● Exercise instructions:
Rewrite every line of the records below as a numbered list, without the blank lines or the pictures.

>>>>>

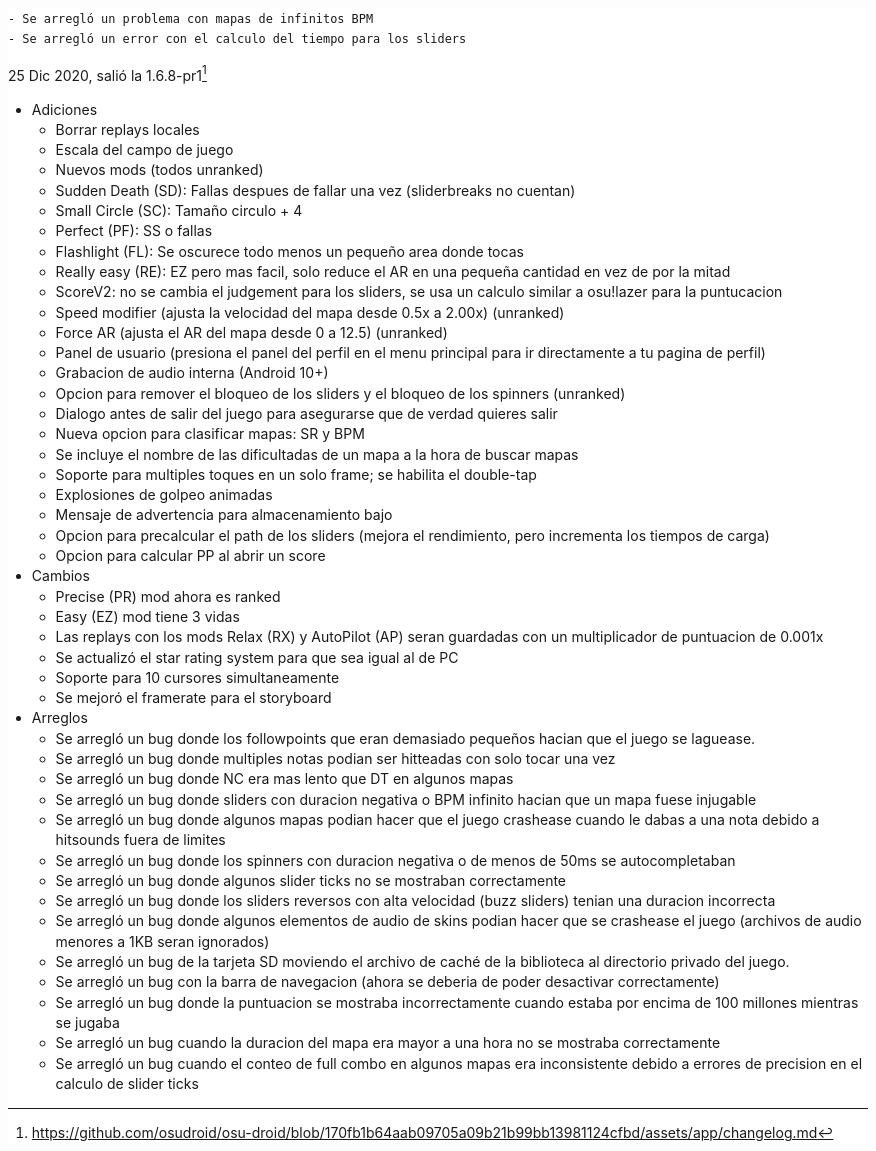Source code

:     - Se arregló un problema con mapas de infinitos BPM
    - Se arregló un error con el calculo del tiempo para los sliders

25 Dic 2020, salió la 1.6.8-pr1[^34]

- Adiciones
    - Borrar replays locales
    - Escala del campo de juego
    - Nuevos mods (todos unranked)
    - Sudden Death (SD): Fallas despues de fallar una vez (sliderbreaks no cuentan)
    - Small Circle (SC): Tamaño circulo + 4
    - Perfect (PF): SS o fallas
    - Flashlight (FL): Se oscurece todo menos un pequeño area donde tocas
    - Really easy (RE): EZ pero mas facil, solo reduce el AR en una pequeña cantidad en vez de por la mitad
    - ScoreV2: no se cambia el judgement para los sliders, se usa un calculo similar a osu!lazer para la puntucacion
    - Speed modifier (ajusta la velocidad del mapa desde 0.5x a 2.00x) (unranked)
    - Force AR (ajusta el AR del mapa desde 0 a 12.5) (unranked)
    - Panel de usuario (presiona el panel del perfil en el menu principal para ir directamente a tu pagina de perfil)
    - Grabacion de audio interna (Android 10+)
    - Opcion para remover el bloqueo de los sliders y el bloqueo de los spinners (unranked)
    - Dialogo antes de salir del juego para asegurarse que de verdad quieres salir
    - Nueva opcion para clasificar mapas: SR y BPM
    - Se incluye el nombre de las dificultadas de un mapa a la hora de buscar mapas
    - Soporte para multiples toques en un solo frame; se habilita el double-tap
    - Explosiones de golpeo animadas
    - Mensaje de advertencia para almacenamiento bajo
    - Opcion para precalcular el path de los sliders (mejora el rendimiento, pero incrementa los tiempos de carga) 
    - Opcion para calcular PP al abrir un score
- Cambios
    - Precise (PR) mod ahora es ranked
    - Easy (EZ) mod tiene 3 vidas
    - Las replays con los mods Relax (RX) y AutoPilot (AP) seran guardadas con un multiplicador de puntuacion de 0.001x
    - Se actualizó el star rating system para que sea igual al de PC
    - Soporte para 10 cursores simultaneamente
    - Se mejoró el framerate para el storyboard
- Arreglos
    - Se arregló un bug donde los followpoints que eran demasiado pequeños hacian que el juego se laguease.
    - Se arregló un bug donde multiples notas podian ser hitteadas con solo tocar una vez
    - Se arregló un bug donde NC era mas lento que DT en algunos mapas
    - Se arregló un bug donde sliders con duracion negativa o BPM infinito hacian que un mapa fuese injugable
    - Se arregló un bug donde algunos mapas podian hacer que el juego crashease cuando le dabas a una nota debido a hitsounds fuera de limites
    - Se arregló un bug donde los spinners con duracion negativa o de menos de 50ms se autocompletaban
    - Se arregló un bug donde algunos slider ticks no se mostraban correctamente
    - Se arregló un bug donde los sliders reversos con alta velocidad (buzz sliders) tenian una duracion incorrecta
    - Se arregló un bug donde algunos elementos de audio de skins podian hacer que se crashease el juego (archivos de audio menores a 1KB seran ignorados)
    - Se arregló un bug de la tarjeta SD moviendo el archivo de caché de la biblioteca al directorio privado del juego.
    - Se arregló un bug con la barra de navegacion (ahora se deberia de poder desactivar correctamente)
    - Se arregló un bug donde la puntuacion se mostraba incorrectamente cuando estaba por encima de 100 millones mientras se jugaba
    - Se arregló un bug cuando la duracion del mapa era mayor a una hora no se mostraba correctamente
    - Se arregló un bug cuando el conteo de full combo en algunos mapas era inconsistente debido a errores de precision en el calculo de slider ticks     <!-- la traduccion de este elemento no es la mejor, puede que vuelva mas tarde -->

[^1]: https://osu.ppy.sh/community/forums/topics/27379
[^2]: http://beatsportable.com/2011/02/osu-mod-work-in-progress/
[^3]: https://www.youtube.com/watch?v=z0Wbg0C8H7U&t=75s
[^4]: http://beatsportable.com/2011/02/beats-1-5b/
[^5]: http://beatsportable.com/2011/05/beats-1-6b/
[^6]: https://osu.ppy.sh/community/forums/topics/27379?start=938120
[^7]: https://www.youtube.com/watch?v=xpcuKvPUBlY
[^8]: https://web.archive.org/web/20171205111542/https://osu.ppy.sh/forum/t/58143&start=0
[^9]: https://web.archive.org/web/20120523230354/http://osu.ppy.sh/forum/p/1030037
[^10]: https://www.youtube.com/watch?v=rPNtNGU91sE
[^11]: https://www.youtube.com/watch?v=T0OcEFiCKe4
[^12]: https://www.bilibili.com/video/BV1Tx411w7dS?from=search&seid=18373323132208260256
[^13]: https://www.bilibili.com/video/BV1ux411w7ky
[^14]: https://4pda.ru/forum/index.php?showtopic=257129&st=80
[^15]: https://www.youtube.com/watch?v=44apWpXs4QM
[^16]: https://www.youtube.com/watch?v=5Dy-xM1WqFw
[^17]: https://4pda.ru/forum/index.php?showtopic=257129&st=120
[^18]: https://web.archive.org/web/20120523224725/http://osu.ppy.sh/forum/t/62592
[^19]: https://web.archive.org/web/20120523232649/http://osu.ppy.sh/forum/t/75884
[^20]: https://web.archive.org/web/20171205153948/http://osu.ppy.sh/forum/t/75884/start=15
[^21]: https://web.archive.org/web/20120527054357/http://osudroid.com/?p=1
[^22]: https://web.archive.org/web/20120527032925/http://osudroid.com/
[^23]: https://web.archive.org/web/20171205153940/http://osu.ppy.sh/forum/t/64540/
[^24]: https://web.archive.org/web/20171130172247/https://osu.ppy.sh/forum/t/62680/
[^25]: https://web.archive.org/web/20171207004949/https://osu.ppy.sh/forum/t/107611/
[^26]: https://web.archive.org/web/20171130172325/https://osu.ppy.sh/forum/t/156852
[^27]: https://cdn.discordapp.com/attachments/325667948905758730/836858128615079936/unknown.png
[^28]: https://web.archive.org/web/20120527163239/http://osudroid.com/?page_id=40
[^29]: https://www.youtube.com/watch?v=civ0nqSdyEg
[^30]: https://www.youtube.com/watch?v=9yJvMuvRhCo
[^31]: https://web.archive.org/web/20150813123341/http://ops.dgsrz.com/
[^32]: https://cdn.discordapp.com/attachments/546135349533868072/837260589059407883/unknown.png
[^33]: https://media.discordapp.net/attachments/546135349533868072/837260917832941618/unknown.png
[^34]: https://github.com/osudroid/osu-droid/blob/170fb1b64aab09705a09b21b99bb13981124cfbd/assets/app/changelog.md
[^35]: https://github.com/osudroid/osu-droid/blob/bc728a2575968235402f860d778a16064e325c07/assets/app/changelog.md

<<<<<

● Written response:
1. Source code
2. :     - Se arregló un problema con mapas de infinitos BPM
3.     - Se arregló un error con el calculo del tiempo para los sliders
4. 25 Dic 2020, salió la 1.6.8-pr1[^34]
5. - Adiciones
6.     - Borrar replays locales
7.     - Escala del campo de juego
8.     - Nuevos mods (todos unranked)
9.     - Sudden Death (SD): Fallas despues de fallar una vez (sliderbreaks no cuentan)
10.     - Small Circle (SC): Tamaño circulo + 4
11.     - Perfect (PF): SS o fallas
12.     - Flashlight (FL): Se oscurece todo menos un pequeño area donde tocas
13.     - Really easy (RE): EZ pero mas facil, solo reduce el AR en una pequeña cantidad en vez de por la mitad
14.     - ScoreV2: no se cambia el judgement para los sliders, se usa un calculo similar a osu!lazer para la puntucacion
15.     - Speed modifier (ajusta la velocidad del mapa desde 0.5x a 2.00x) (unranked)
16.     - Force AR (ajusta el AR del mapa desde 0 a 12.5) (unranked)
17.     - Panel de usuario (presiona el panel del perfil en el menu principal para ir directamente a tu pagina de perfil)
18.     - Grabacion de audio interna (Android 10+)
19.     - Opcion para remover el bloqueo de los sliders y el bloqueo de los spinners (unranked)
20.     - Dialogo antes de salir del juego para asegurarse que de verdad quieres salir
21.     - Nueva opcion para clasificar mapas: SR y BPM
22.     - Se incluye el nombre de las dificultadas de un mapa a la hora de buscar mapas
23.     - Soporte para multiples toques en un solo frame; se habilita el double-tap
24.     - Explosiones de golpeo animadas
25.     - Mensaje de advertencia para almacenamiento bajo
26.     - Opcion para precalcular el path de los sliders (mejora el rendimiento, pero incrementa los tiempos de carga) 
27.     - Opcion para calcular PP al abrir un score
28. - Cambios
29.     - Precise (PR) mod ahora es ranked
30.     - Easy (EZ) mod tiene 3 vidas
31.     - Las replays con los mods Relax (RX) y AutoPilot (AP) seran guardadas con un multiplicador de puntuacion de 0.001x
32.     - Se actualizó el star rating system para que sea igual al de PC
33.     - Soporte para 10 cursores simultaneamente
34.     - Se mejoró el framerate para el storyboard
35. - Arreglos
36.     - Se arregló un bug donde los followpoints que eran demasiado pequeños hacian que el juego se laguease.
37.     - Se arregló un bug donde multiples notas podian ser hitteadas con solo tocar una vez
38.     - Se arregló un bug donde NC era mas lento que DT en algunos mapas
39.     - Se arregló un bug donde sliders con duracion negativa o BPM infinito hacian que un mapa fuese injugable
40.     - Se arregló un bug donde algunos mapas podian hacer que el juego crashease cuando le dabas a una nota debido a hitsounds fuera de limites
41.     - Se arregló un bug donde los spinners con duracion negativa o de menos de 50ms se autocompletaban
42.     - Se arregló un bug donde algunos slider ticks no se mostraban correctamente
43.     - Se arregló un bug donde los sliders reversos con alta velocidad (buzz sliders) tenian una duracion incorrecta
44.     - Se arregló un bug donde algunos elementos de audio de skins podian hacer que se crashease el juego (archivos de audio menores a 1KB seran ignorados)
45.     - Se arregló un bug de la tarjeta SD moviendo el archivo de caché de la biblioteca al directorio privado del juego.
46.     - Se arregló un bug con la barra de navegacion (ahora se deberia de poder desactivar correctamente)
47.     - Se arregló un bug donde la puntuacion se mostraba incorrectamente cuando estaba por encima de 100 millones mientras se jugaba
48.     - Se arregló un bug cuando la duracion del mapa era mayor a una hora no se mostraba correctamente
49.     - Se arregló un bug cuando el conteo de full combo en algunos mapas era inconsistente debido a errores de precision en el calculo de slider ticks     <!-- la traduccion de este elemento no es la mejor, puede que vuelva mas tarde -->
50. [^1]: https://osu.ppy.sh/community/forums/topics/27379
51. [^2]: http://beatsportable.com/2011/02/osu-mod-work-in-progress/
52. [^3]: https://www.youtube.com/watch?v=z0Wbg0C8H7U&t=75s
53. [^4]: http://beatsportable.com/2011/02/beats-1-5b/
54. [^5]: http://beatsportable.com/2011/05/beats-1-6b/
55. [^6]: https://osu.ppy.sh/community/forums/topics/27379?start=938120
56. [^7]: https://www.youtube.com/watch?v=xpcuKvPUBlY
57. [^8]: https://web.archive.org/web/20171205111542/https://osu.ppy.sh/forum/t/58143&start=0
58. [^9]: https://web.archive.org/web/20120523230354/http://osu.ppy.sh/forum/p/1030037
59. [^10]: https://www.youtube.com/watch?v=rPNtNGU91sE
60. [^11]: https://www.youtube.com/watch?v=T0OcEFiCKe4
61. [^12]: https://www.bilibili.com/video/BV1Tx411w7dS?from=search&seid=18373323132208260256
62. [^13]: https://www.bilibili.com/video/BV1ux411w7ky
63. [^14]: https://4pda.ru/forum/index.php?showtopic=257129&st=80
64. [^15]: https://www.youtube.com/watch?v=44apWpXs4QM
65. [^16]: https://www.youtube.com/watch?v=5Dy-xM1WqFw
66. [^17]: https://4pda.ru/forum/index.php?showtopic=257129&st=120
67. [^18]: https://web.archive.org/web/20120523224725/http://osu.ppy.sh/forum/t/62592
68. [^19]: https://web.archive.org/web/20120523232649/http://osu.ppy.sh/forum/t/75884
69. [^20]: https://web.archive.org/web/20171205153948/http://osu.ppy.sh/forum/t/75884/start=15
70. [^21]: https://web.archive.org/web/20120527054357/http://osudroid.com/?p=1
71. [^22]: https://web.archive.org/web/20120527032925/http://osudroid.com/
72. [^23]: https://web.archive.org/web/20171205153940/http://osu.ppy.sh/forum/t/64540/
73. [^24]: https://web.archive.org/web/20171130172247/https://osu.ppy.sh/forum/t/62680/
74. [^25]: https://web.archive.org/web/20171207004949/https://osu.ppy.sh/forum/t/107611/
75. [^26]: https://web.archive.org/web/20171130172325/https://osu.ppy.sh/forum/t/156852
76. [^27]: https://cdn.discordapp.com/attachments/325667948905758730/836858128615079936/unknown.png
77. [^28]: https://web.archive.org/web/20120527163239/http://osudroid.com/?page_id=40
78. [^29]: https://www.youtube.com/watch?v=civ0nqSdyEg
79. [^30]: https://www.youtube.com/watch?v=9yJvMuvRhCo
80. [^31]: https://web.archive.org/web/20150813123341/http://ops.dgsrz.com/
81. [^32]: https://cdn.discordapp.com/attachments/546135349533868072/837260589059407883/unknown.png
82. [^33]: https://media.discordapp.net/attachments/546135349533868072/837260917832941618/unknown.png
83. [^34]: https://github.com/osudroid/osu-droid/blob/170fb1b64aab09705a09b21b99bb13981124cfbd/assets/app/changelog.md
84. [^35]: https://github.com/osudroid/osu-droid/blob/bc728a2575968235402f860d778a16064e325c07/assets/app/changelog.md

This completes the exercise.